Appeal from an order of the Family Court of Saratoga County (James, J.), entered July 21, 1986, which, inter alia, denied petitioner’s application, in a proceeding pursuant to Domestic Relations Law § 240, for custody of his children.
Petitioner and respondent have two children, ages 9 and 11, by a marriage that ended in divorce in 1982. When the current litigation began, the parties had joint custody of the children, with physical custody alternating more or less every other day, while the children’s primary residence remained *771with respondent. On January 9, 1986, respondent sought past due child support from petitioner and requested that future support payments be made through the Saratoga County Support Collection Unit. On January 28, 1986, in answer to petitioner’s application of January 16, 1986 seeking modification of his visitation rights, respondent renewed her earlier application and moved to have petitioner’s visitation with the children reduced to every other weekend and on Wednesdays after school. On March 17, 1986, petitioner petitioned to acquire custody and for a revised visitation schedule. After hearing extensive testimony and receiving reports from a court-appointed psychologist and a Law Guardian, Family Court denied petitioner’s petition and awarded sole custody to respondent. Petitioner appeals. As limited by his brief, petitioner’s challenges are to the dismissal of his custody petition and the granting of full custody to respondent. We affirm.

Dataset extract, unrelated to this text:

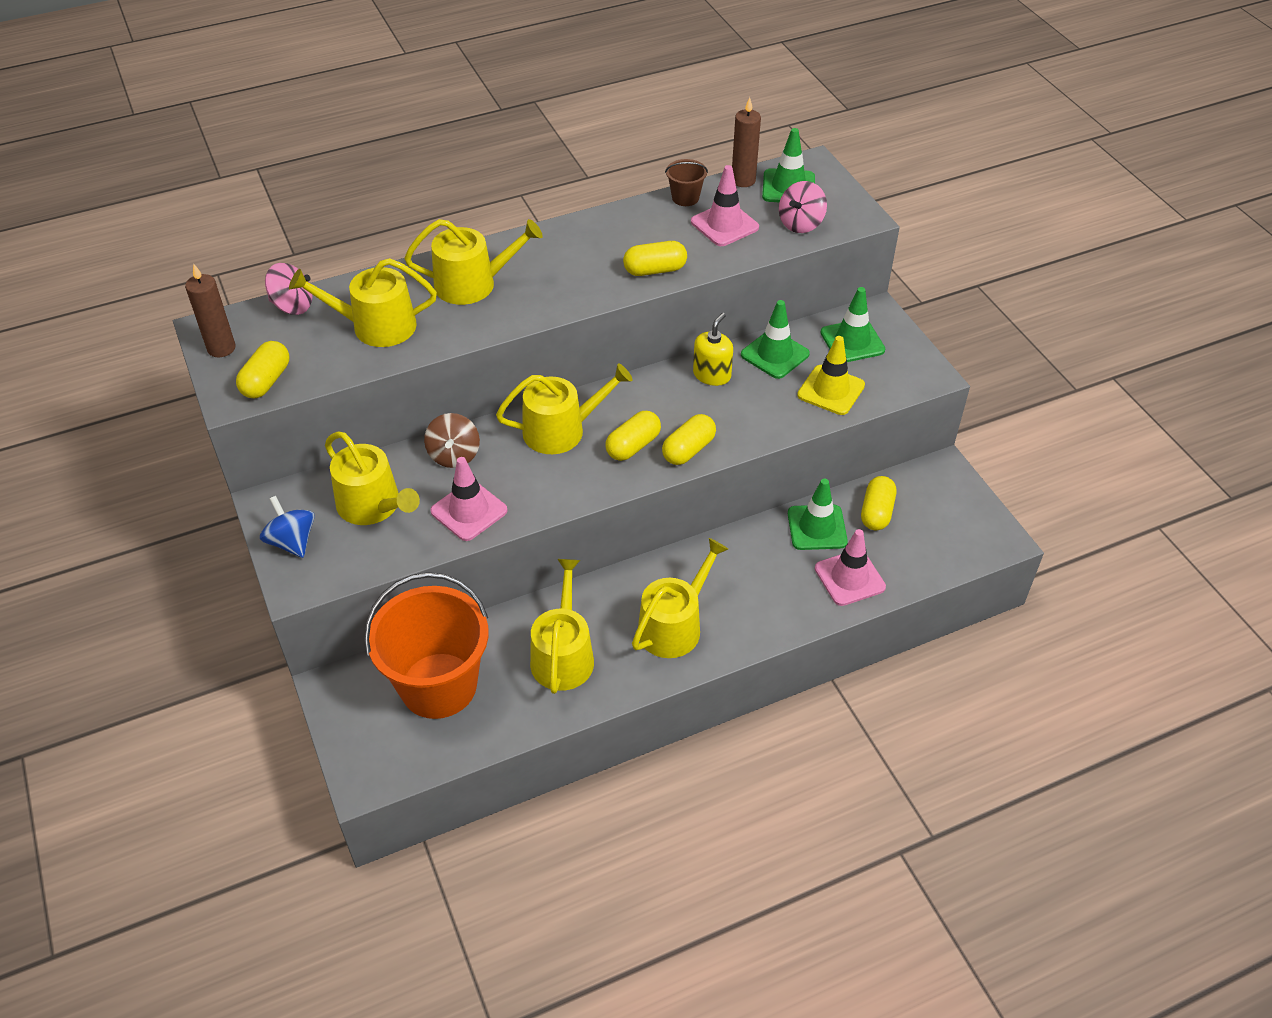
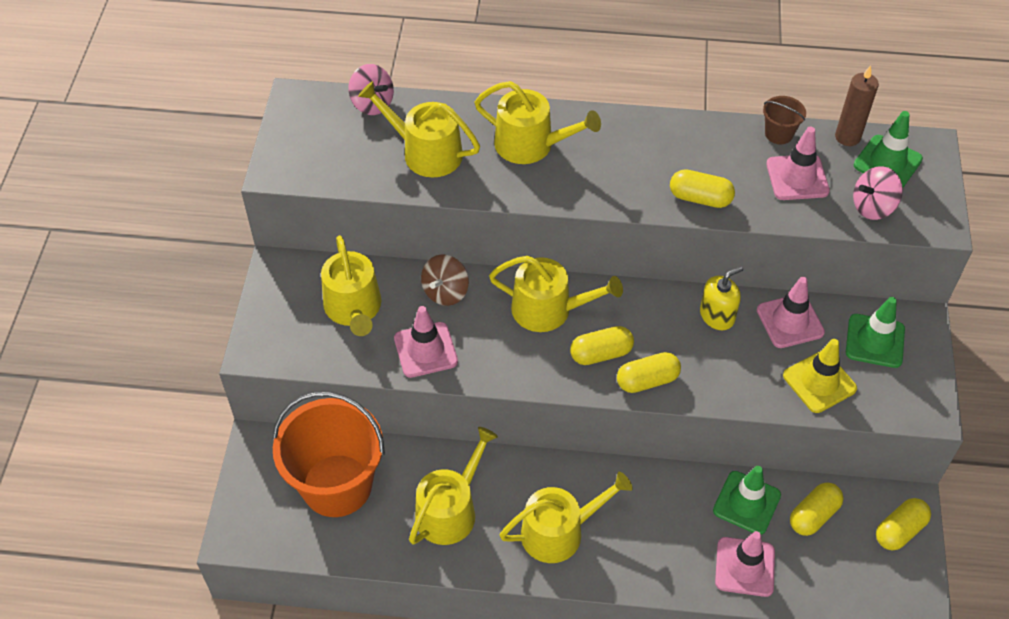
camera: 30 degrees right, 5 degrees up
brown candle [185,263,236,357] -> none
yellow capsule [236,341,289,398] -> yellow capsule moved to [876,498,931,550]
blue spinning top [260,496,315,558] -> none
green traffic cone [741,300,810,379] -> pink traffic cone [757,277,825,348]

With ample basis for doing so in the record, Family Court concluded in part: that the children were not benefiting from the present shared-time arrangement or the friction occasioned when the parents meet while implementing this program; that petitioner has the ability, and has rejected the opportunity, to earn income equal to or greater than respondent, who has a responsible position with a concern in the Albany area, approximately an hour’s drive from her home, to which she has been commuting for several years; and that respondent more constantly conducts herself in a manner designed to serve the best interests of the children. We find it disconcerting that Family Court did not give more attention to respondent’s vague but apparently imminent plan to move to the Albany area (see, Matter of Callahan v Denton, 114 AD2d 663, 665), the primary concern of the Law Guardian. However, the custody of children is ordinarily a matter of discretion for the trial court and its determination is rarely altered on review (Matter of Darlene T., 28 NY2d 391, 395). Bearing in mind that the court-appointed psychologist recommended that respondent be awarded custody, and after considering the other testimony as a whole, we are unable to say that a "sound and substantial basis” for Family Court’s decision is lacking (see, Bunim v Bunim, 298 NY 391, 393).
Insofar as petitioner urges that he, due in part to periods of unemployment, has been able to assume the nurturing role traditionally associated with a mother, we note that even if this, is so, it does not constrain Family Court, which specifically observed that petitioner "does not consistently pursue a *772course of conduct which best serves the interests of the children.”
Order affirmed, without costs. Mahoney, P. J., Kane, Main, Yesawich, Jr., and Levine, JJ., concur.